> [Assigned task] In the entries that follow, find the line containing "86% of the interspaces" and the line containing "MANAGEMENT IMPLICATIONS", then retype exactly the lines from the first through the second, pictures excluded.

Page-level text extractions:
::::::::::

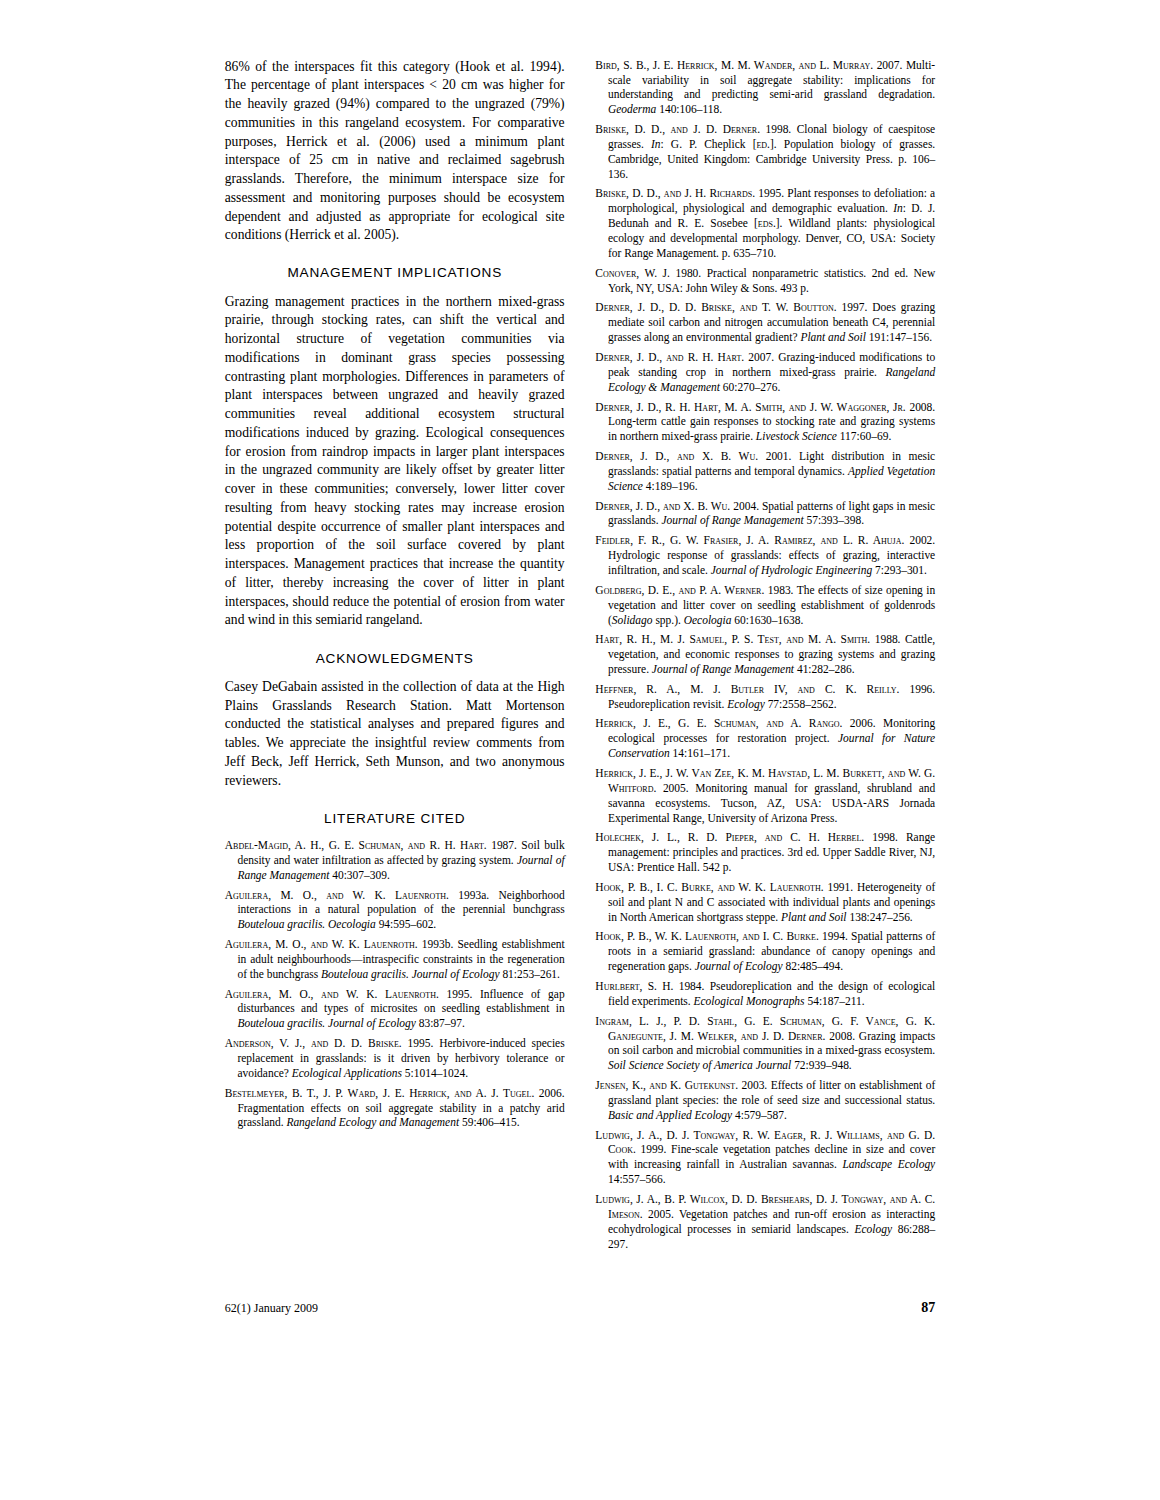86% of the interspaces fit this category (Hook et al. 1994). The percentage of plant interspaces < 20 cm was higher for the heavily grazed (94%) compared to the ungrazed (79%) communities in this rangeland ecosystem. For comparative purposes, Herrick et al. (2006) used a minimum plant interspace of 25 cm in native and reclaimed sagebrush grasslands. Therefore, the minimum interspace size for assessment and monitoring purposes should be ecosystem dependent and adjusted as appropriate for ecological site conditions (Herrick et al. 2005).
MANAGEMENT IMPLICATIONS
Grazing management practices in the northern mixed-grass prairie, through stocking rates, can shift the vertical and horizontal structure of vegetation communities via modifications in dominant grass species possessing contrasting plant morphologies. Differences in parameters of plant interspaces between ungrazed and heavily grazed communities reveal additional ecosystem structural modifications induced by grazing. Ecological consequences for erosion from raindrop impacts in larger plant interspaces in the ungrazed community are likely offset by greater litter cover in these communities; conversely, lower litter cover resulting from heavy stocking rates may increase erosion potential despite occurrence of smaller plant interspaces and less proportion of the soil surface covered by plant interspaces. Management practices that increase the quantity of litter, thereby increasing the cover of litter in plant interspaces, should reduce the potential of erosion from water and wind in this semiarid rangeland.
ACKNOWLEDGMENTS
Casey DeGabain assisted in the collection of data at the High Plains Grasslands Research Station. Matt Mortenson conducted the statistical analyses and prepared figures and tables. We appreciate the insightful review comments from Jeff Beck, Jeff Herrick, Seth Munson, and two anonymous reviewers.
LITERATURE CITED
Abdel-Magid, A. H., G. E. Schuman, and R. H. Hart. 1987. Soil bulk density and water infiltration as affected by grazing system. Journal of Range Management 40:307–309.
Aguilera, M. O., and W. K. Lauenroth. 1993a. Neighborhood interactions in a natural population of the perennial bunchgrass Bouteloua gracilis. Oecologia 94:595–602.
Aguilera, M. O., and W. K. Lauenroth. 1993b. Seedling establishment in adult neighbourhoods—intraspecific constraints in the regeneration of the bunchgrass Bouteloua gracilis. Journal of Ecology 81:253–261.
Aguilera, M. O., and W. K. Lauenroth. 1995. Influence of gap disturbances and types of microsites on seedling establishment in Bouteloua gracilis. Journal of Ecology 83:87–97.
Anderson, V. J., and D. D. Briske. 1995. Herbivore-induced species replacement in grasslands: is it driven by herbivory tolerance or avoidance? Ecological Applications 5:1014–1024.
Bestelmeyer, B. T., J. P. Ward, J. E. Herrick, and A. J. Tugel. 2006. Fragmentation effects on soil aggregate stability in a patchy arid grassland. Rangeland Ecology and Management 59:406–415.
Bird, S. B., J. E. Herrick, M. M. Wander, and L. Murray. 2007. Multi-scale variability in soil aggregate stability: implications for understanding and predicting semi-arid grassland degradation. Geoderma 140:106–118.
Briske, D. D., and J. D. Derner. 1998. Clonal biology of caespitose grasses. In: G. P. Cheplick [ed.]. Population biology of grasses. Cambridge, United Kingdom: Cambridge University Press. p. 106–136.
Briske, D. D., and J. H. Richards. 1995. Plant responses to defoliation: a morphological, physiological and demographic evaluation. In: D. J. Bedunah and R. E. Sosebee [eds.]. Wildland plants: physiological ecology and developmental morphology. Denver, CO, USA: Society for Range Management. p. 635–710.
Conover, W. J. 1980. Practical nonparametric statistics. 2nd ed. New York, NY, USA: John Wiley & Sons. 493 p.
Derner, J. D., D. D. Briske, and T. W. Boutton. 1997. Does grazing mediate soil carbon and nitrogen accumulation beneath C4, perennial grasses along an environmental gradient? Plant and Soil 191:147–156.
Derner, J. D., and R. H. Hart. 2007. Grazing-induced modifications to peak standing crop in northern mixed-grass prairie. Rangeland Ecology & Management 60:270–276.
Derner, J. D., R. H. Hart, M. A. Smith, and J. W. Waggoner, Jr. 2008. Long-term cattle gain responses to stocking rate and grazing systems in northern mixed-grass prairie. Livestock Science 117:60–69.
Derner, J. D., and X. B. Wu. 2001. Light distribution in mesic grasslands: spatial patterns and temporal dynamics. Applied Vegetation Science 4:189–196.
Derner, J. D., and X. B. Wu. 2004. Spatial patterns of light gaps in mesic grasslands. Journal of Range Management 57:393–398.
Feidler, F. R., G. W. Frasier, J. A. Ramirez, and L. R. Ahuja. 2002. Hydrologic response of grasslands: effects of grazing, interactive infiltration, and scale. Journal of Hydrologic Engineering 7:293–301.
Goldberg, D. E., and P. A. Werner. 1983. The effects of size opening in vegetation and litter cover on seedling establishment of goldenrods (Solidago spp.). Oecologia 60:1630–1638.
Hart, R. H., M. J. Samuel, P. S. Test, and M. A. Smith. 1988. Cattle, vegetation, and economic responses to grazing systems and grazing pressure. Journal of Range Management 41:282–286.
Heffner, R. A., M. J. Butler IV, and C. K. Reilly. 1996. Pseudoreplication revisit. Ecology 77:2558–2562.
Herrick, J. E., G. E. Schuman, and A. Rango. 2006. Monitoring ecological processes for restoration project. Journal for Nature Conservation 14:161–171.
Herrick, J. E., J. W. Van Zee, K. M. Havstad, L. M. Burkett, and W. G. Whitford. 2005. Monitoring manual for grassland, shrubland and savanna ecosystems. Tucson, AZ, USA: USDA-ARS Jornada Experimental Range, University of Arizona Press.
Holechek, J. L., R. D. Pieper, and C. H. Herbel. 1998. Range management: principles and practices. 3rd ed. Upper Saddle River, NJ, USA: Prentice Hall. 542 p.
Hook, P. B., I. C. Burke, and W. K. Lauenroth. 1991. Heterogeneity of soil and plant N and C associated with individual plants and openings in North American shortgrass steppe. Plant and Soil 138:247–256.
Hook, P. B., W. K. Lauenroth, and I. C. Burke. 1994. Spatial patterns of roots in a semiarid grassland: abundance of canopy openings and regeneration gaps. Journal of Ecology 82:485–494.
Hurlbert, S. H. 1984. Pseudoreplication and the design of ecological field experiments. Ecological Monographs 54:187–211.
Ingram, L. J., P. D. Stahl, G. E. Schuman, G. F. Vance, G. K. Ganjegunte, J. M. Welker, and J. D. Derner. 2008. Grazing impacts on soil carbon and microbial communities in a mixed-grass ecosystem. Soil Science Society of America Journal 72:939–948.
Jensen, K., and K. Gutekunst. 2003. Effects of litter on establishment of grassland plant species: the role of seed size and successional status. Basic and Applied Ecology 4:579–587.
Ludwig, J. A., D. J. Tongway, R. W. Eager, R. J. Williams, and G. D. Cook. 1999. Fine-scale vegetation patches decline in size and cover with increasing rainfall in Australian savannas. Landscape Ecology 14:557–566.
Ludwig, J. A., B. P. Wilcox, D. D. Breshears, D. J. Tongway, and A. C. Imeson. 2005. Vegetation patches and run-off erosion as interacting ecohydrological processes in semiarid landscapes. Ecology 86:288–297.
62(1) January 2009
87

::::::::::

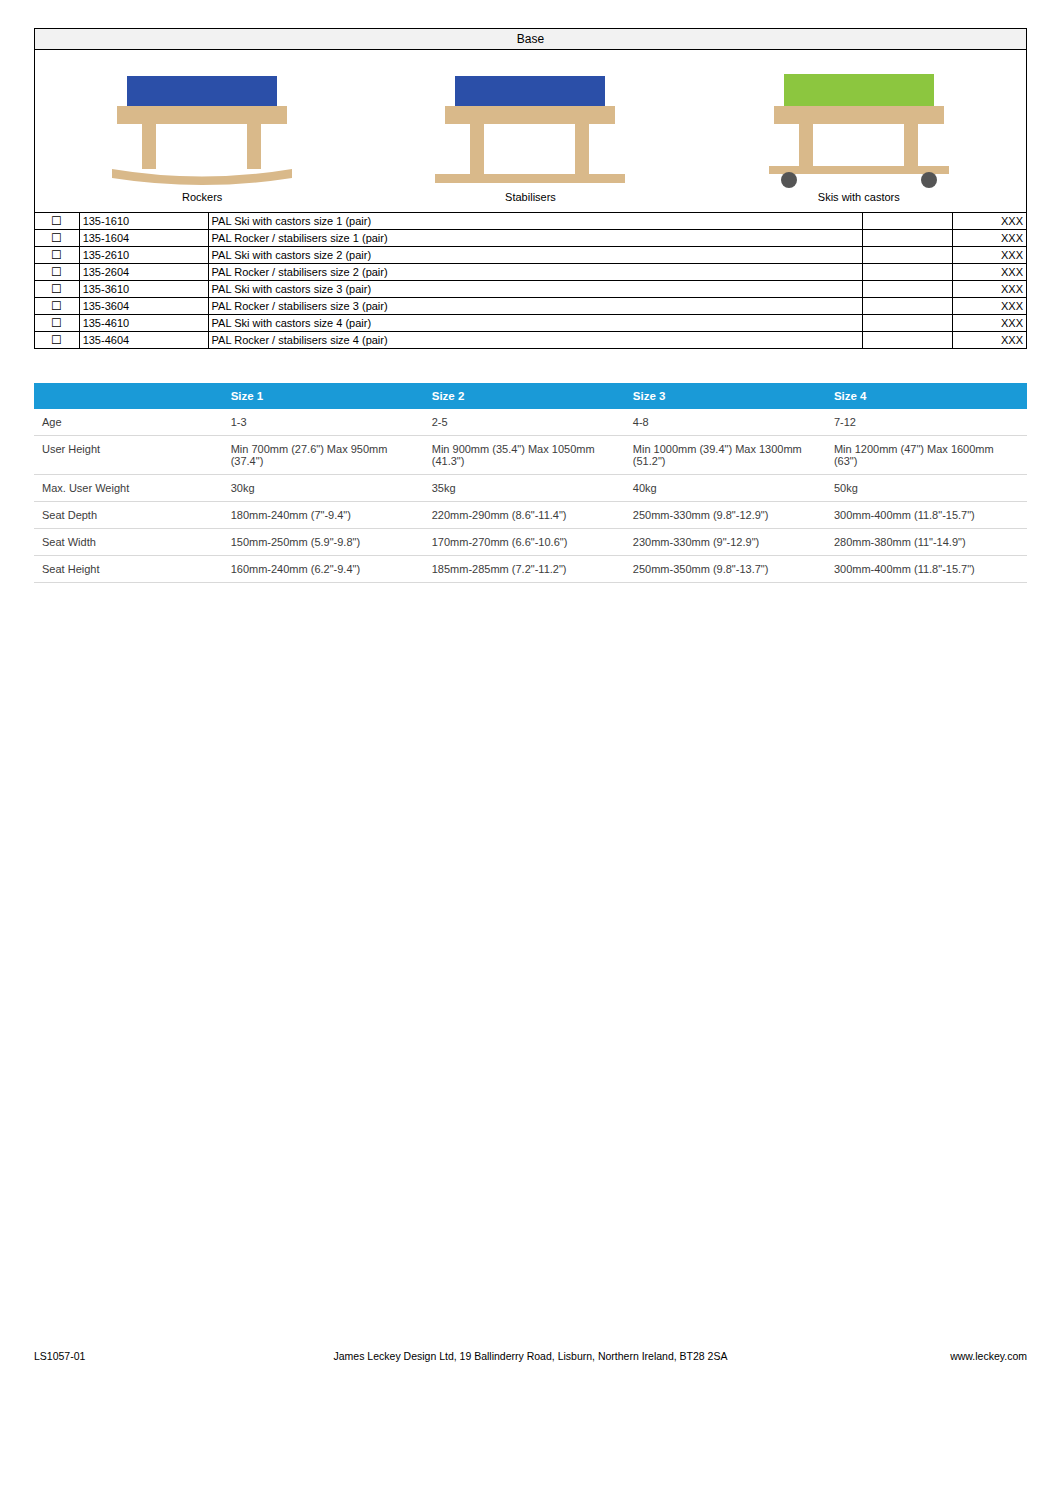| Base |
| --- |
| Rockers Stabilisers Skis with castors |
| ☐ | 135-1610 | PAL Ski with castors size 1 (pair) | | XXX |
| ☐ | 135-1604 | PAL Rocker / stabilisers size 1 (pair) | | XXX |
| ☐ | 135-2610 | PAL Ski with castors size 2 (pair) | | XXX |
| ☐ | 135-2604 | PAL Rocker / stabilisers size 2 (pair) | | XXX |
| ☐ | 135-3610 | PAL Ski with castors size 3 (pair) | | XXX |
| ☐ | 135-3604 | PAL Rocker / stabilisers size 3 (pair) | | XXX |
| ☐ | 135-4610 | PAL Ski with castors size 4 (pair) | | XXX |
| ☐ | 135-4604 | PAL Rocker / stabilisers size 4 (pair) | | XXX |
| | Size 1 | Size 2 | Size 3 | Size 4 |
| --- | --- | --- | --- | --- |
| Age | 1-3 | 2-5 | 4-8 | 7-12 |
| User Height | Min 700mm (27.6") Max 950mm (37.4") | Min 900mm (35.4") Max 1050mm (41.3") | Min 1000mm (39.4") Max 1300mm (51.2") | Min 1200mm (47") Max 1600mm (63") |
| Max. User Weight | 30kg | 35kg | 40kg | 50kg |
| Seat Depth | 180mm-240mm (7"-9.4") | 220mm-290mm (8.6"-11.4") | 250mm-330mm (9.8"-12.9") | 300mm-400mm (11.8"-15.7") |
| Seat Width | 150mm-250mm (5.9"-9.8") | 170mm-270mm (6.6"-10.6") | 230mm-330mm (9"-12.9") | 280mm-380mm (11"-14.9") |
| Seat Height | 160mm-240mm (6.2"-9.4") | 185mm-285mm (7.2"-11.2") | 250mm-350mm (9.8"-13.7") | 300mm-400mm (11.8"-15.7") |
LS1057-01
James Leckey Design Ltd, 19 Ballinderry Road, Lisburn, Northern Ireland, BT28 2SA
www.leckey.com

::::::::::

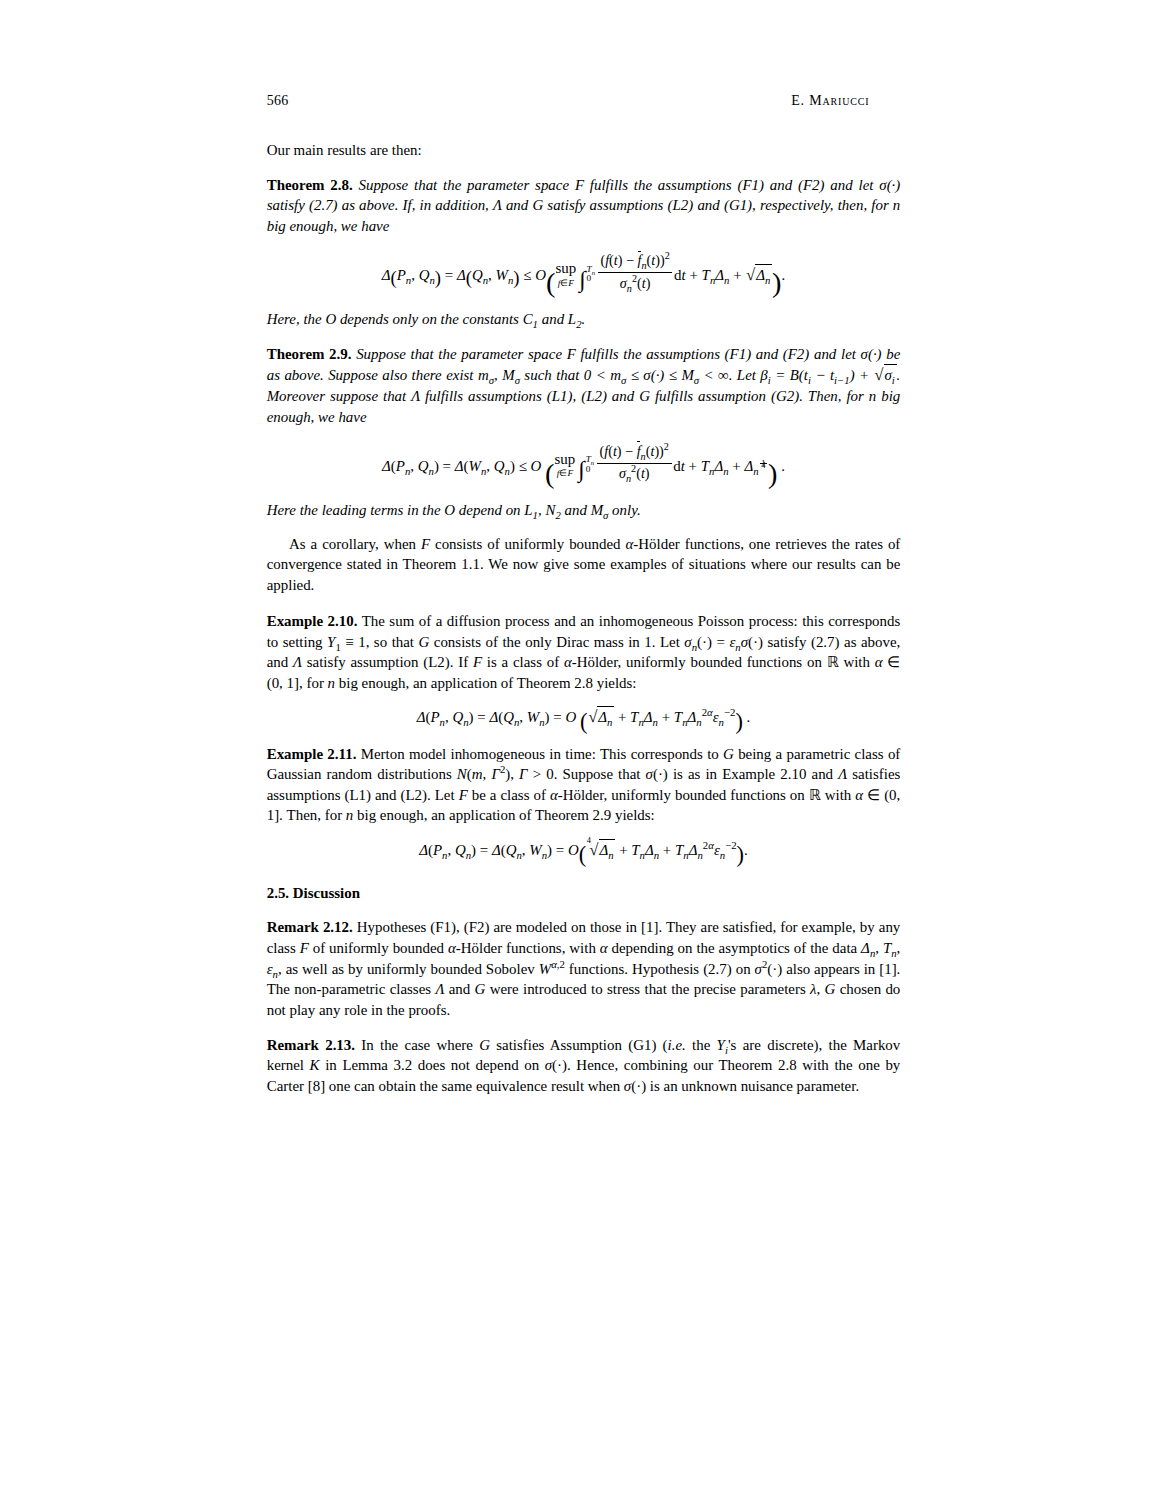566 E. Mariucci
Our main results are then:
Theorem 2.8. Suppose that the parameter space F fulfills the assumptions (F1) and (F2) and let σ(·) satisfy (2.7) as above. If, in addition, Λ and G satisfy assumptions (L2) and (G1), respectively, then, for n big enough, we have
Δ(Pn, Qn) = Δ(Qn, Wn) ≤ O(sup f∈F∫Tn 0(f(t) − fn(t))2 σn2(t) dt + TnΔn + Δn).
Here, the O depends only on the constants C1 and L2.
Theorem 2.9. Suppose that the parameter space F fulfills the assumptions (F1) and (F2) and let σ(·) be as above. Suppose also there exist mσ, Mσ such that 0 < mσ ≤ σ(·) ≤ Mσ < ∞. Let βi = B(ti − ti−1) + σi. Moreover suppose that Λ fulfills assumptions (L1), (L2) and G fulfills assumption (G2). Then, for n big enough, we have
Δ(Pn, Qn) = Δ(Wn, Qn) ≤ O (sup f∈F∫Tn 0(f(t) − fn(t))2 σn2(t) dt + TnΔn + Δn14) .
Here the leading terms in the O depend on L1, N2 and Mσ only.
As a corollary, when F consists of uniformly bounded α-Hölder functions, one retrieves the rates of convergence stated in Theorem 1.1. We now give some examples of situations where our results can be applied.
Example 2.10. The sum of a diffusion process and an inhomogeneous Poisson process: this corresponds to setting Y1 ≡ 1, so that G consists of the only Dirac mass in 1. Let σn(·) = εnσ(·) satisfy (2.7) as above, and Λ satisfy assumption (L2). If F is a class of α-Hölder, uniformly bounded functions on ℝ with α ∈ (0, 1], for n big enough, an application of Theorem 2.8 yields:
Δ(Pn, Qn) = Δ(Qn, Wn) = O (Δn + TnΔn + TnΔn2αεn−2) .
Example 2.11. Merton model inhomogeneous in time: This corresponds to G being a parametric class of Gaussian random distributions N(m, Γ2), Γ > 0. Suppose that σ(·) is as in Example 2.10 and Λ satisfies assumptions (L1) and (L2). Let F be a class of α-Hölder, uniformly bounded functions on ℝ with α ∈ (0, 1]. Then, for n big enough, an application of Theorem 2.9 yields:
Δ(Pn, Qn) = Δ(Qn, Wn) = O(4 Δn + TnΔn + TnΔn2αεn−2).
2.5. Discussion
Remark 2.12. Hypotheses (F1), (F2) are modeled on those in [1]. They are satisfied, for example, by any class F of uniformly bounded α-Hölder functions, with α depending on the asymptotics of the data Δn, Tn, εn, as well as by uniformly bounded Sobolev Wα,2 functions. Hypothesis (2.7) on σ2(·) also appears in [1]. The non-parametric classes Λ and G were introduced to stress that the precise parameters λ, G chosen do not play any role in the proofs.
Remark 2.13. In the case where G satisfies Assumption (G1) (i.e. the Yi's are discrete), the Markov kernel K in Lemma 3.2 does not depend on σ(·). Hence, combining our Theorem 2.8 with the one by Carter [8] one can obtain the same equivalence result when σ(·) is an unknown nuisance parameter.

::::::::::

> [Written solution]
86% of the interspaces fit this category (Hook et al. 1994). The percentage of plant interspaces < 20 cm was higher for the heavily grazed (94%) compared to the ungrazed (79%) communities in this rangeland ecosystem. For comparative purposes, Herrick et al. (2006) used a minimum plant interspace of 25 cm in native and reclaimed sagebrush grasslands. Therefore, the minimum interspace size for assessment and monitoring purposes should be ecosystem dependent and adjusted as appropriate for ecological site conditions (Herrick et al. 2005).
MANAGEMENT IMPLICATIONS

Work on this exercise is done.